Gaussian integral in multiple dimensions

Question

I would like to solve $f_k=\int_{-\infty}^{\infty}{x_k}e^{-\frac{1}{2}\sum_{i}^{n}\sum_{j}^{n}A_{ij}(x_{i}-C)(x_{j}-C)}d^{n}x$ for real constant C. I feel like this should be obvious but I'm unable to come up with a solution or find the answer anywhere. Thanks in advance.

Answer 1

First, let us recall that: $$\int_{-\infty}^{\infty}dx e^{-\frac{1}{2}\alpha x^{2}} = \sqrt{\frac{2\pi}{\alpha}}$$ where $\alpha > 0$. This is the usual Gaussian integral in one dimension. Now, let me write: $$\langle x, A x\rangle = x^{T}Ax = \sum_{i,j=1}^{n}x_{i}A_{ij}x_{j}$$ for simplicity. In order to the $n$-dimensional Gaussian integral to be well-defined, we must demand $A$ to be positive definite. In this case, there exists a unitary matrix $V$ such that: $$V^{-1}AV = D = \mbox{diag}\{\alpha_{1},...,\alpha_{n}\}$$ where $\alpha_{1},...,\alpha_{n}$ are the eigenvalues of $A$, which are all strictly positive since $A$ is positive definite. Now, set $y := Vx$. Then, we have: $$\langle x, Ax \rangle = \langle y, D y \rangle = \sum_{i=1}^{n}\alpha_{i}y_{i}^{2}$$ and, also $dx = |\det V| dy = dy$, since $|\det V| = 1$ because $V$ is unitary. Thus: $$\int_{\mathbb{R}^{n}}dx e^{-\frac{1}{2}\langle x, Ax \rangle} = \int dy e^{-\frac{1}{2}\sum_{i=1}^{n}\alpha_{i}y_{i}^{2}} = \prod_{i=1}^{n}\int_{-\infty}^{\infty}dy_{i} e^{-\frac{1}{2}\alpha_{i}y_{i}^{2}} = \prod_{i=1}^{n}\sqrt{\frac{2\pi}{\alpha_{i}}} =\bigg{(}\sqrt{\frac{2\pi}{\alpha_{i}}}\bigg{)}^{n} = \frac{(2\pi)^{\frac{n}{2}}}{{\det A}^{\frac{1}{2}}}$$ where I used the one-dimensional Gaussian integral result stated above and the fact that $\det A = \prod_{i=1}^{n}\alpha_{i}$.

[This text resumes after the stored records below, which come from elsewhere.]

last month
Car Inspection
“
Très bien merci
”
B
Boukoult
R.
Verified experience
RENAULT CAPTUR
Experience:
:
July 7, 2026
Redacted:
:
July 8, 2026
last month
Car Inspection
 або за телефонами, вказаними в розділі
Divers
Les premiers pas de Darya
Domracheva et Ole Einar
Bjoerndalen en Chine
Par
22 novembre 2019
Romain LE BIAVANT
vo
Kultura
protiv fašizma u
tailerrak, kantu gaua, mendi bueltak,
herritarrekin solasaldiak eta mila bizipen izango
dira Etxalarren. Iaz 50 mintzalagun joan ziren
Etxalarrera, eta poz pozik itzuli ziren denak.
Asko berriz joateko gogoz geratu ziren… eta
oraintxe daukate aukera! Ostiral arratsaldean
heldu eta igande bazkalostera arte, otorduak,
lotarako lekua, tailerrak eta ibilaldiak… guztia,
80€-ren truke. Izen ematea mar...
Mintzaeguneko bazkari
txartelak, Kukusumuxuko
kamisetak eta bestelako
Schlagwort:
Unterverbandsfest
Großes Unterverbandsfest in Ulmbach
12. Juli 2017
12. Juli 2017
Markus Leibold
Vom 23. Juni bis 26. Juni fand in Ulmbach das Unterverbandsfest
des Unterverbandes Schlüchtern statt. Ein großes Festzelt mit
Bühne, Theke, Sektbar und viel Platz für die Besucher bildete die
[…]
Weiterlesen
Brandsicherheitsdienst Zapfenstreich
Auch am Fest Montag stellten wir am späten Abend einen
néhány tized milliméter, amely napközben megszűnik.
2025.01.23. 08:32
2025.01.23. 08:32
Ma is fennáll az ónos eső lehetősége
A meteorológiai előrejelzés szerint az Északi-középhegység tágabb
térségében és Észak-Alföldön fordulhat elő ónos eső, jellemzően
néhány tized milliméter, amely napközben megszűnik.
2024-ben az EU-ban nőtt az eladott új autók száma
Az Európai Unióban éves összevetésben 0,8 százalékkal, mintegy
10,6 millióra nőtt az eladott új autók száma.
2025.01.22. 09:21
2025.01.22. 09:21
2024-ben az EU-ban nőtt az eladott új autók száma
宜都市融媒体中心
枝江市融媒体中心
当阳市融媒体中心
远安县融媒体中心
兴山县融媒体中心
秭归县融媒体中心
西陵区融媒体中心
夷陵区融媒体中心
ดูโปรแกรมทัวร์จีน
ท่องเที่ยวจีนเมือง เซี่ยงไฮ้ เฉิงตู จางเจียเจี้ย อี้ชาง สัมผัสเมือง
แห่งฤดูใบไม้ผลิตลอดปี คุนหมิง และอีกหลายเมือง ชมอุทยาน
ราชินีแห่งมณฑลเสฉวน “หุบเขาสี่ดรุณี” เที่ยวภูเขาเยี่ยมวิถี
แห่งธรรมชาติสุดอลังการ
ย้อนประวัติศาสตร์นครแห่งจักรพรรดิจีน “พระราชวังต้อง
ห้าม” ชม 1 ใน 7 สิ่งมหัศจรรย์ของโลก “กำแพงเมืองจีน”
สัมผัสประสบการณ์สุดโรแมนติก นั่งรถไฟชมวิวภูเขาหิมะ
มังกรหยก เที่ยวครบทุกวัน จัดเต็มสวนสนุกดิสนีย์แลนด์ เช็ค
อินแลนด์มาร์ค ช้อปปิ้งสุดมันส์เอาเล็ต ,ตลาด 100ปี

We can proceed in a similar way to evaluate the Laplace transform: $$g(p) := \int_{\mathbb{R}^{n}}dx e^{-\frac{1}{2}\langle x, Ax \rangle}e^{\langle p, x\rangle}$$ with $p \in \mathbb{R}^{n}$. Using the same transformation as before and noticing that: $$\langle p, x \rangle = \langle p, V^{-1}y\rangle = \langle Vp, y\rangle = \langle \zeta, y\rangle$$ with $\zeta := Vp$, we can obtain: $$g(p) = \prod_{i=1}^{n}\int_{-\infty}^{\infty} dy_{i} e^{-\frac{1}{2}\alpha_{i}y_{i}^{2}}e^{\zeta_{i}y_{i}} = \frac{(2\pi)^{\frac{n}{2}}}{(\det A)^{\frac{1}{2}}}e^{\frac{1}{2}\langle p, A^{-1}p\rangle}$$

Finally, if you want to evaluate the object: $$f_{k} = \langle x_{k}\rangle := \int_{\mathbb{R}^{n}}x_{k}e^{-\frac{1}{2}\langle x, Ax\rangle}$$ then the usual trick is to use: $$f_{k} = \frac{\partial g(p)}{\partial p_{k}}\bigg{|}_{p=0} = \bigg{[}\frac{\partial}{\partial p_{k}}\bigg{(}\frac{(2\pi)^{\frac{n}{2}}}{(\det A)^{\frac{1}{2}}}e^{\frac{1}{2}\langle p, A^{-1}p\rangle}\bigg{)}\bigg{]}\bigg{|}_{p=0}$$

I'll leave the details to you!